Think Positive: A Healthy Outlook is the Key to a Healthy Lifestyle

By S.C. Stringfellow | Update Date: Sep 15, 2012 05:12 PM EDT

Sea Turtles are born to a life filled with unknowns. What they do know, instinctively, is that the key to their survival is to get to the ocean; within its depths lies food, companionship, and safety. Once they hatch from the sands, baby turtles must make it to the ocean alone, with no protection and no way to fight off the predators that patiently await for the start of their journey. 

And make no mistake, it is nothing short of a journey.
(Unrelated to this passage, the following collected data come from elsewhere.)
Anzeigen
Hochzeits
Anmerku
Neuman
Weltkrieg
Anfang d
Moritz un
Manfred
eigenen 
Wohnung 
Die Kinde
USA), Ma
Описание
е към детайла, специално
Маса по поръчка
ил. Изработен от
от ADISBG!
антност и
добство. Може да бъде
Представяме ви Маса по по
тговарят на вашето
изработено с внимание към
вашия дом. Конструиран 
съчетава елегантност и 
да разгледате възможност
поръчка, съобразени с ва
Though a trip from the far banks of a  beach to an ocean's edge may seem like only several quick strides for our long legs, for a baby turtle, with limbs just slightly bigger than a penny, the trek is long, arduous and extremely dangerous.

But therein lies their survival and their strength. They know if they stay they will die, so they brave the walk, with mind on the prize, on a road filled with adversity for the ultimate goal: Life, love and happiness. 

A persons attitude can determine a lot about how they live their life. According to economy experts from the University of Melbourne, a 'can do' attitude is the key to adopting healthy habits.

Believing that the world is against you or that a higher power will fix all of your problems are the primary reasons why people cannot (in there minds) change their situation. Pride, apathy, and ignorance are dangerous and, worse yet, pervasive.

After analyzing data on the diet, exercise and personality type of more than 7000 people, researchers from the Melbourne Institute of Applied Economic and Social Research found that  those who believe their life can be changed by their own actions ate healthier food, exercised more, smoked less and avoided binge drinking.

Those who relied more heavily on serendipity or preternaturally determined circumstances such as luck, fate, or Karma were comparatively more likely to live unhealthier lifestyles.

Professor Cobb-Clark hoped the study would help inform public health policies on conditions such as obesity.

"The main policy response to the obesity epidemic has been the provision of better information, but information alone is insufficient to change people's eating habits," she said.

"Understanding the psychological underpinning of a person's eating patterns and exercise habits is central to understanding obesity."

The results also illustrated that men and women held different views on what it meant to live a healthy lifestyle.

According to the report: "Men wanted physical results from their healthy choices, while women were more receptive to the everyday enjoyment of leading a healthy lifestyle."

Researchers posit that therapies centered on loosing weight, smoking cessation and alcohol rehabilitation can use more targeted policy responses that work against negative attitudes that prevent the end goals of healthier living.